I have started watching some tutorial videos online as well as reading on frequency dividers because at current i have no idea how to wire up the frequency divider you linked or what each pin is used for from the data sheet so i will do more research tomorrow but for now its to late thanks.

What is this particular method called i've heard people discuss divisions of crystal frequencies but no body names the type of circuit could you provide an example circuit or what could i type into google to get an example of this.

A [u]Type-T Flip-Flop[/u] is a divide by 2 circuit. Frequency dividers are usually made from flip-flops.

As far as building an oscillator circuit - In most cases, it's easier to buy a [u]crystal oscillator[/u] than to buy a crystal and build your own oscillator circuit.

These circuits are called counters or frequency dividers. CrossRoads gave you a link to them. You need a divide by 6 followed by a divide by 12, because 6 X 12 is ?

Jiggy-Ninja:
Is there some reason that a 56 kHz crystal would need to be large, but a 32.768 kHz crystal can be made small enough to use in a watch?

Google it, the low frequency clock crystals are actually tuning forks.

Why this frequency, and how stable does it have to be.
56kHz sounds like a remote control transmitter frequency.
Done that both with a Cmos 555 and an Arduino.
Both we stable/accurate enough for the task.
Leo..

Shandy:
Hi All,

I am revisiting a electronics project i previously worked on in which a circuit was devised using a 555 timer to create a astable 56 Khz square wave, the reason for revisiting was because thermal drift and overall circuit capacitance with electrical noise resulted in poor reliability and operational efficiency in the resulted waveform.
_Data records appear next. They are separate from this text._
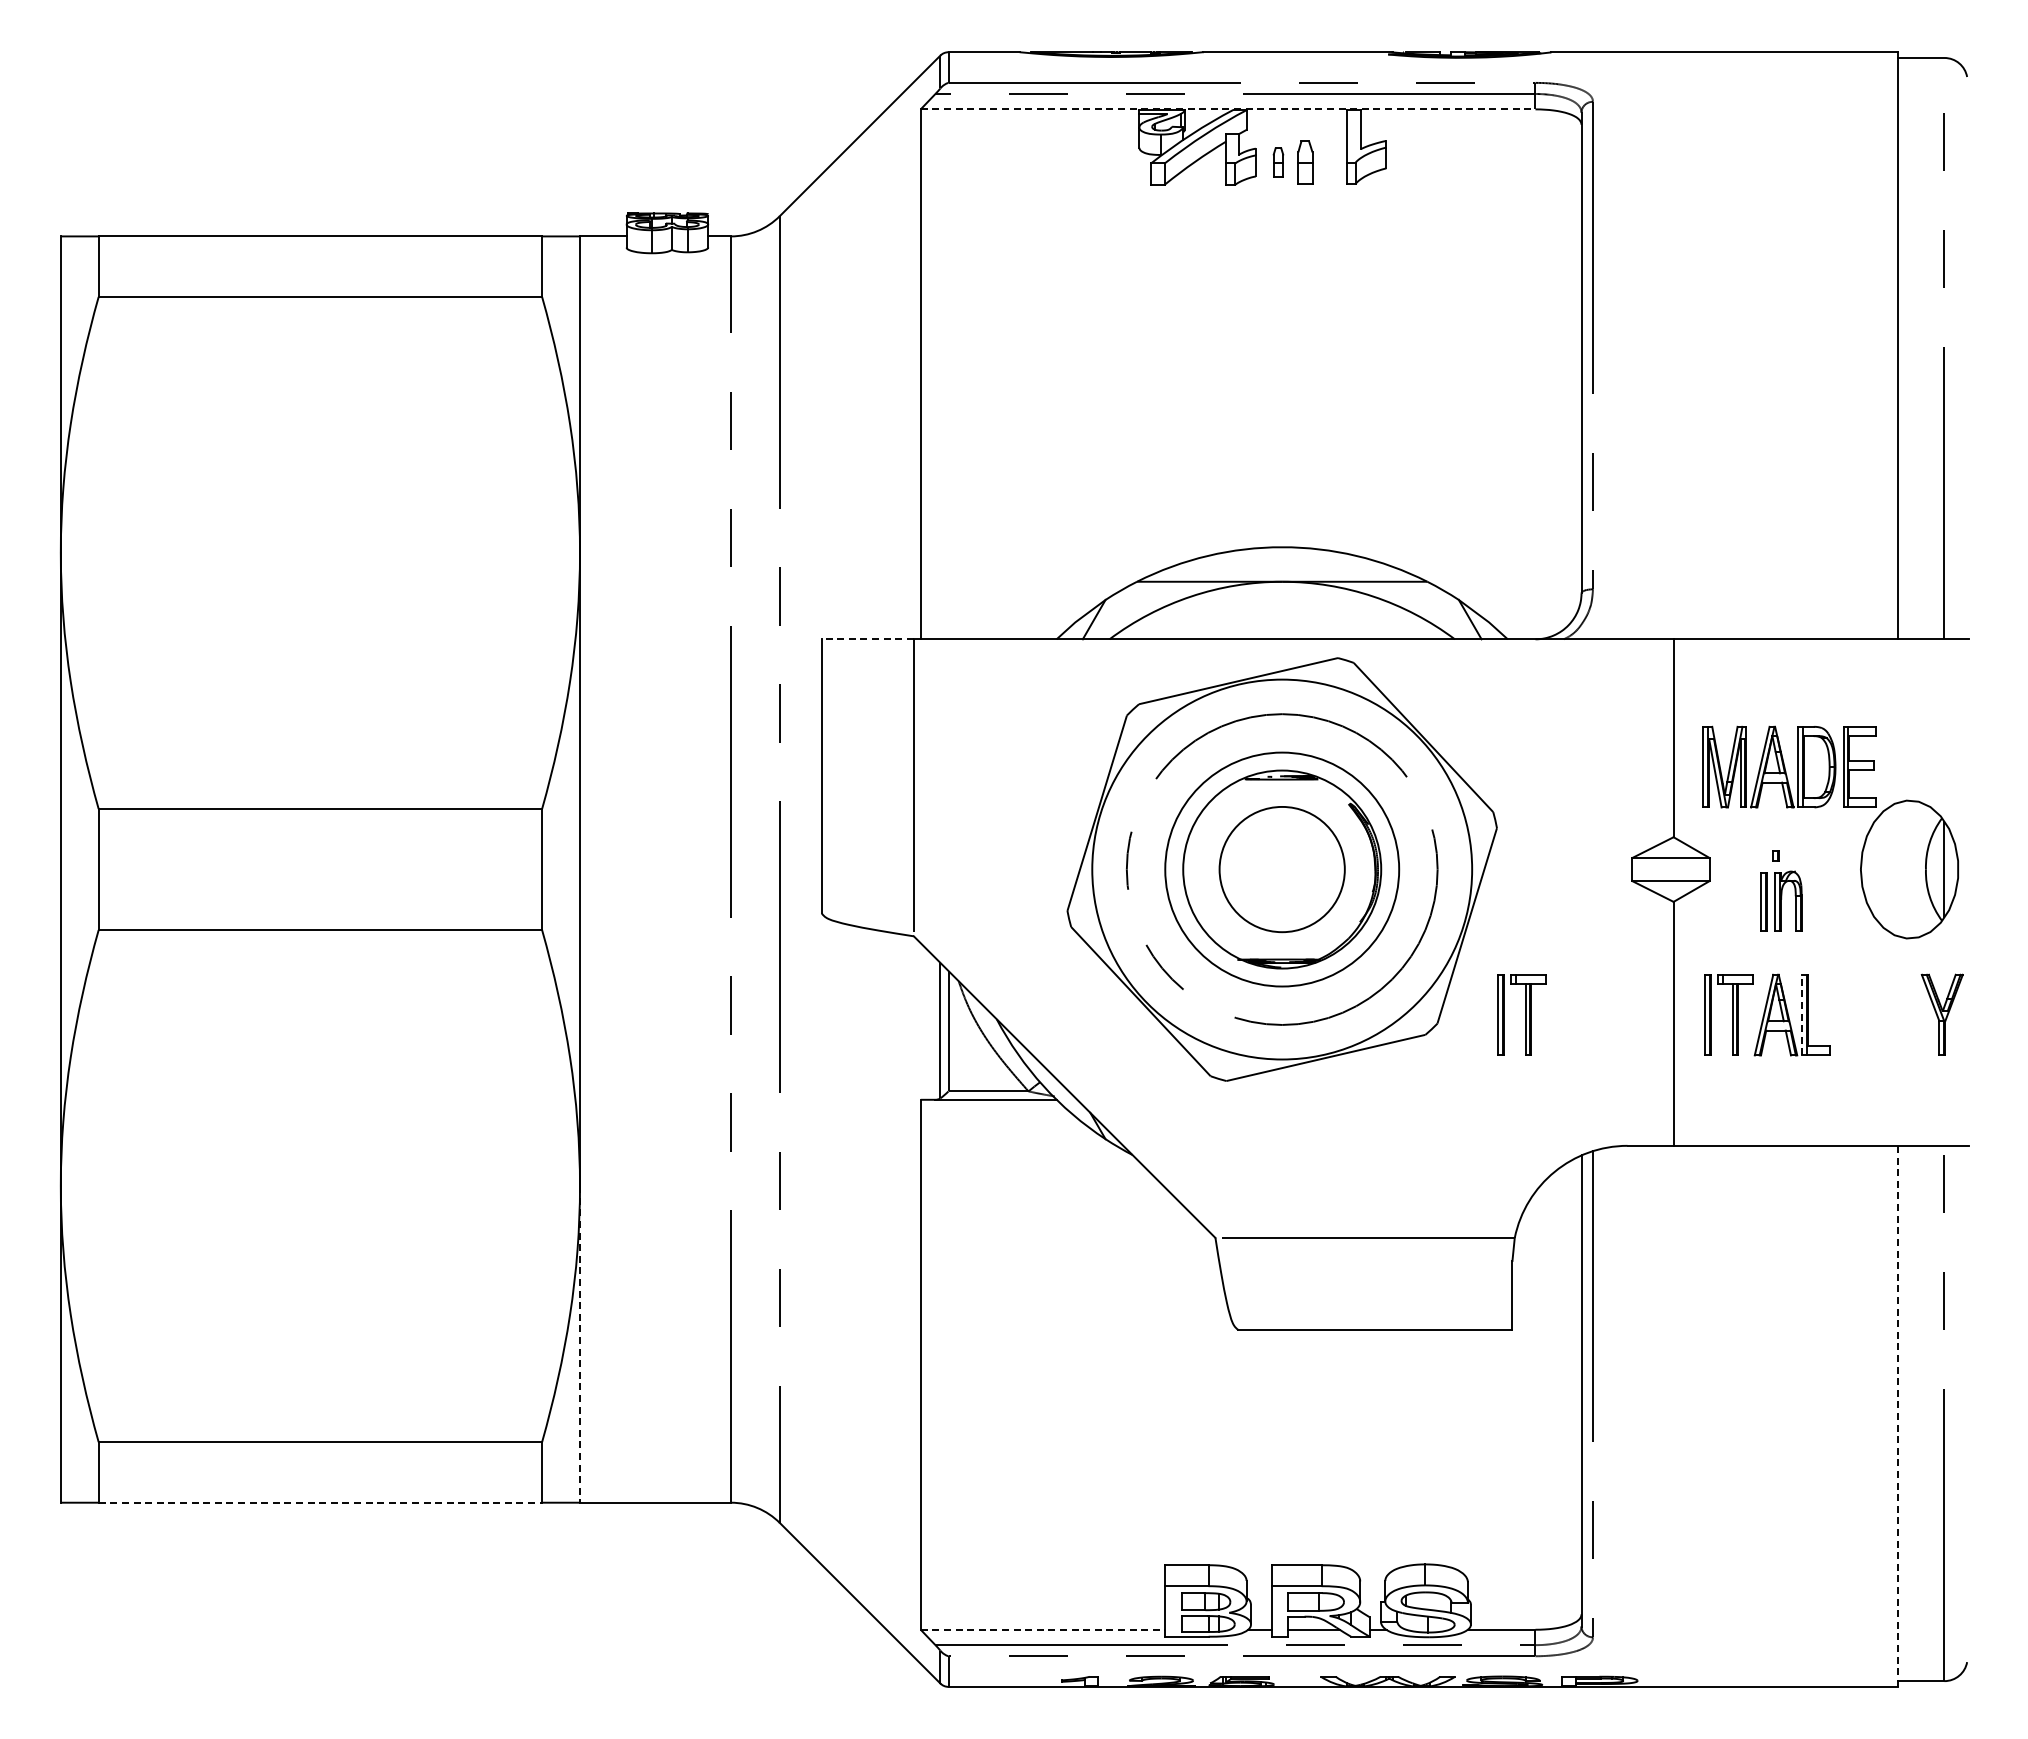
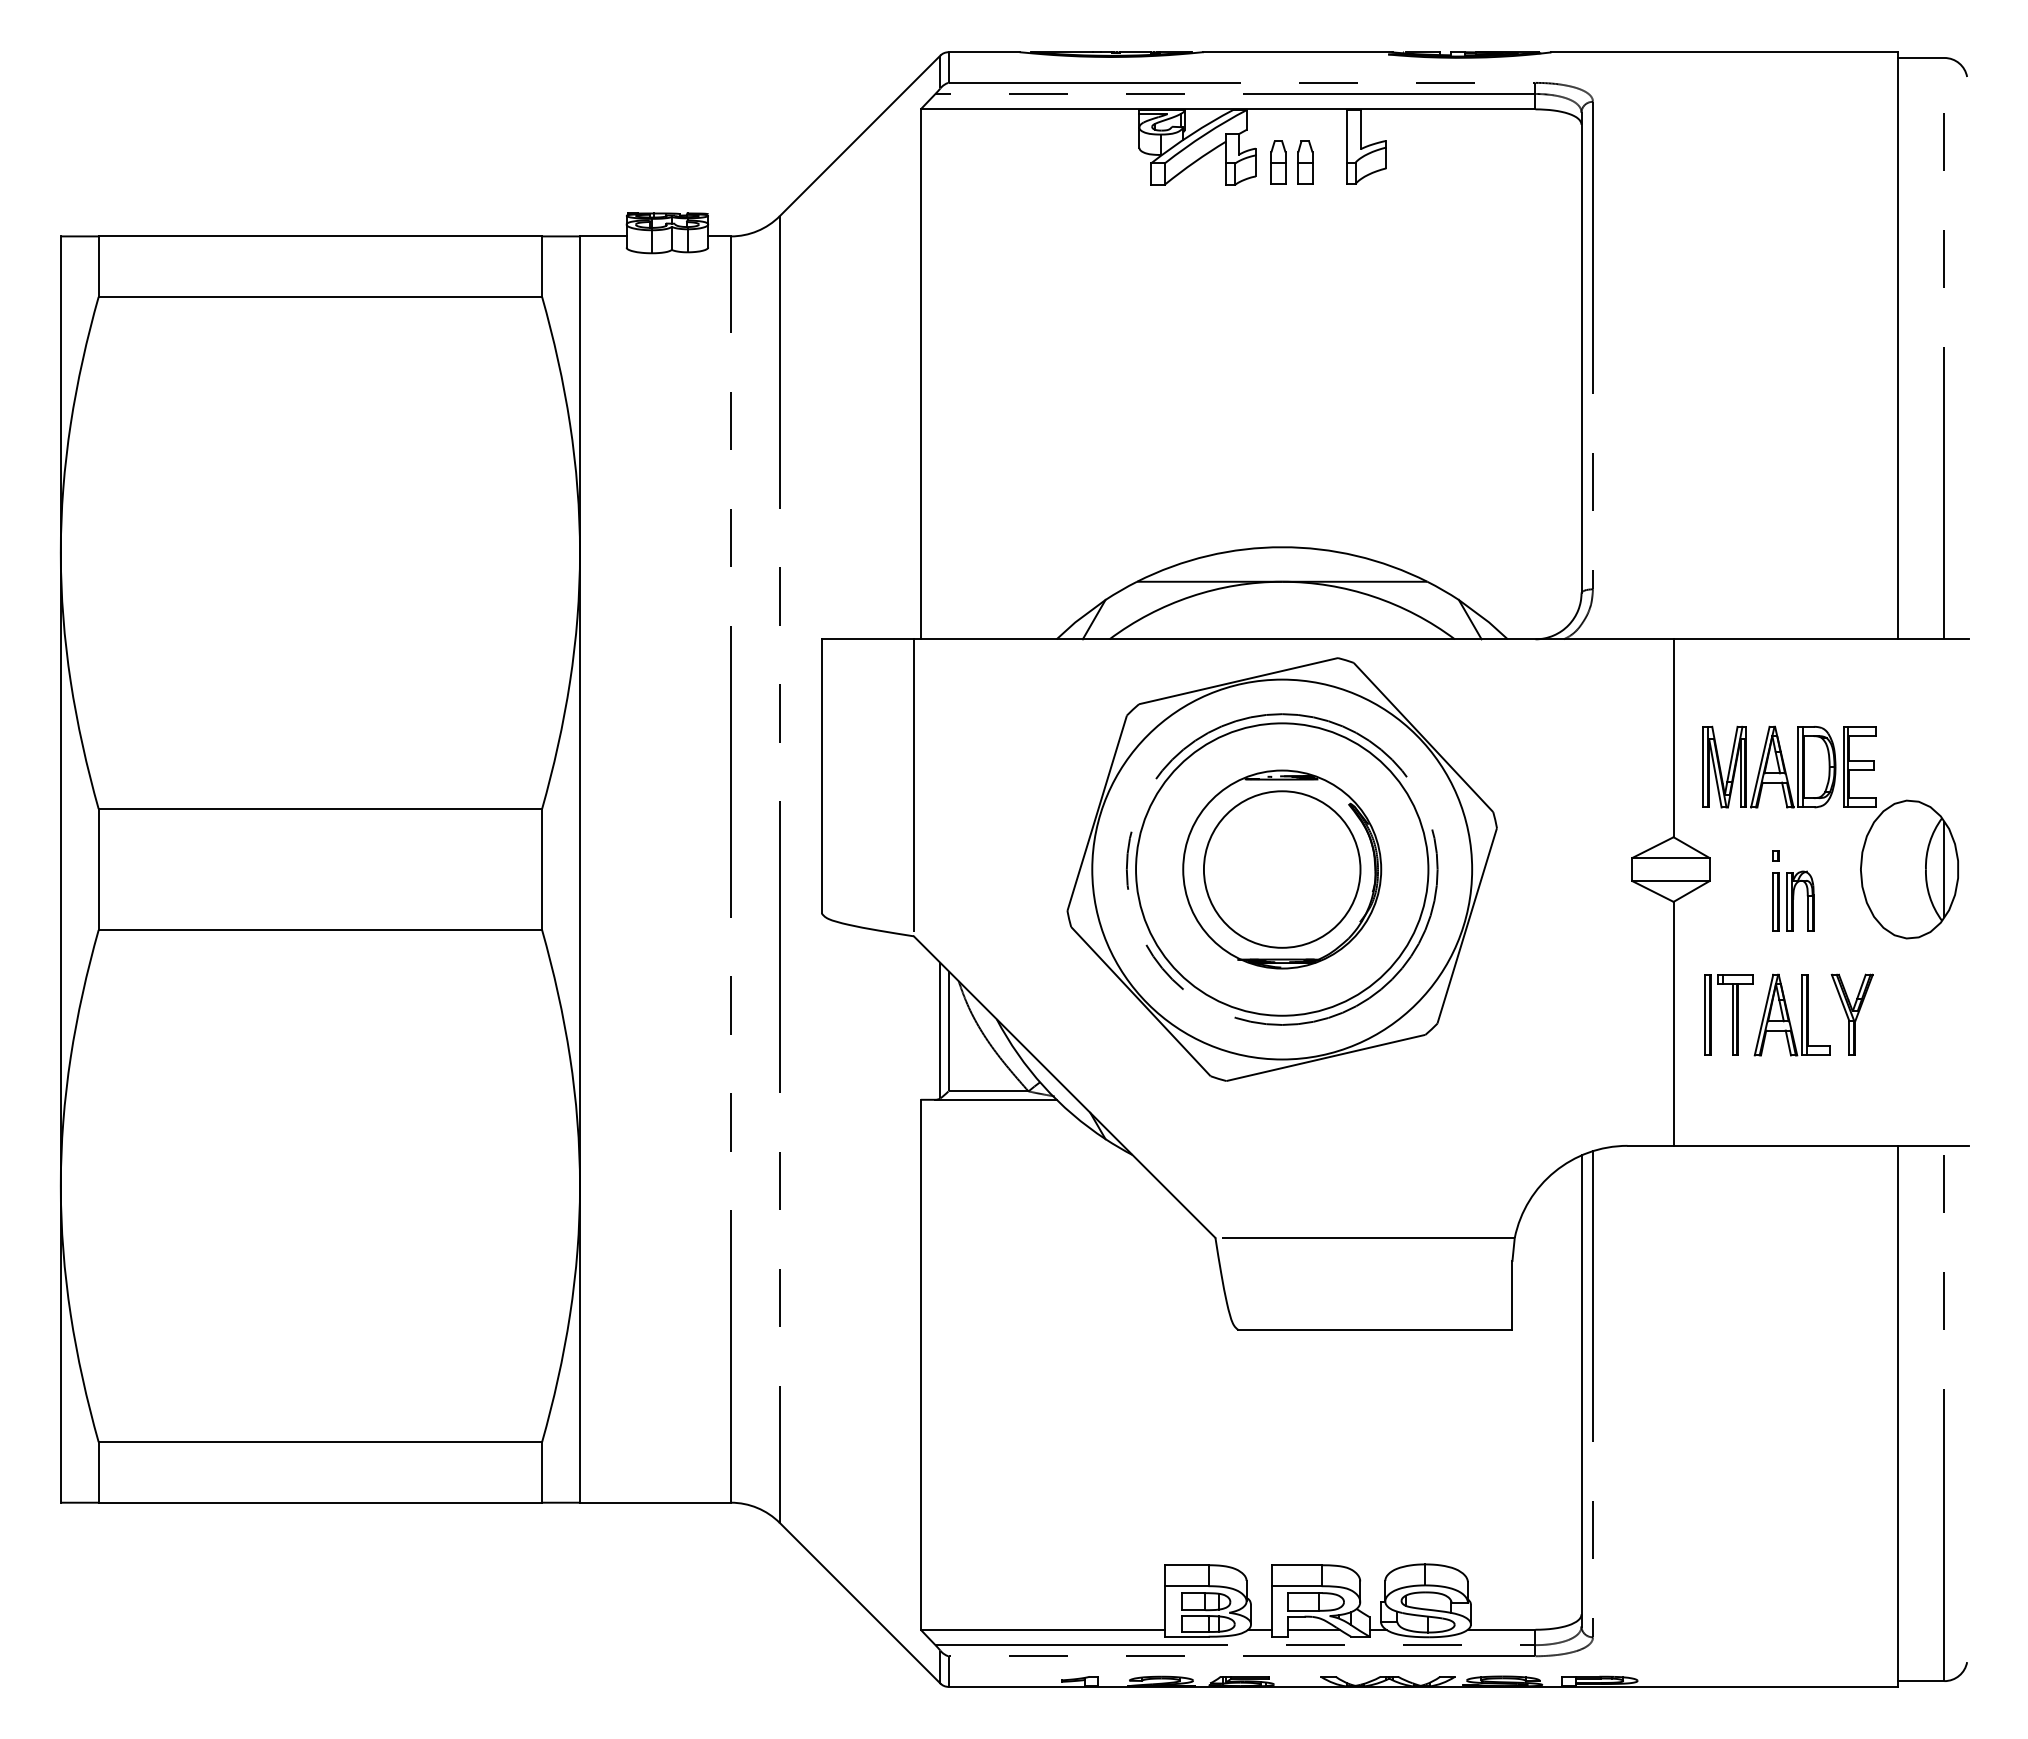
line at (1228, 109): dashed -> solid
part at (1278, 162) size: 13x31 px -> 17x45 px
line at (867, 639): dashed -> solid
circle at (1281, 869) diameter: 125 px -> 157 px
circle at (1282, 869) diameter: 234 px -> 292 px
part at (1781, 900) position: (1781, 900) -> (1793, 900)
part at (1521, 1014): present -> none
line at (1801, 1014): dashed -> solid
part at (1941, 1014) position: (1941, 1014) -> (1851, 1014)
line at (580, 1344): dashed -> solid
line at (1898, 1416): dashed -> solid
line at (320, 1502): dashed -> solid
line at (1043, 1629): dashed -> solid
What are you trying to do ?

555 56 KHz why ?
Do you need a stable clock ?

Go to Mouser Electronics (Mouser.com) and search for the CD4060 chip. Download the pdf spec sheet and it shows a simple way to use the CD4060 with a crystal or resonator (Mouser also has low frequency crystals - tuning fork design which can be used with the CD 4060). You can use the crystal frequency directly, or the CD4060 allows various powers of 2 divisions of that frequency all the way up to 16384. Usually, by picking a common crystal frequency and the correct division, you can get what you want. Multiple CD4060s can be cascaded to get very low frequencies off the oscillator. The CD4060 will run off a wide range of voltages and its outputs are TTL compatible. Available in pin and SMD versions.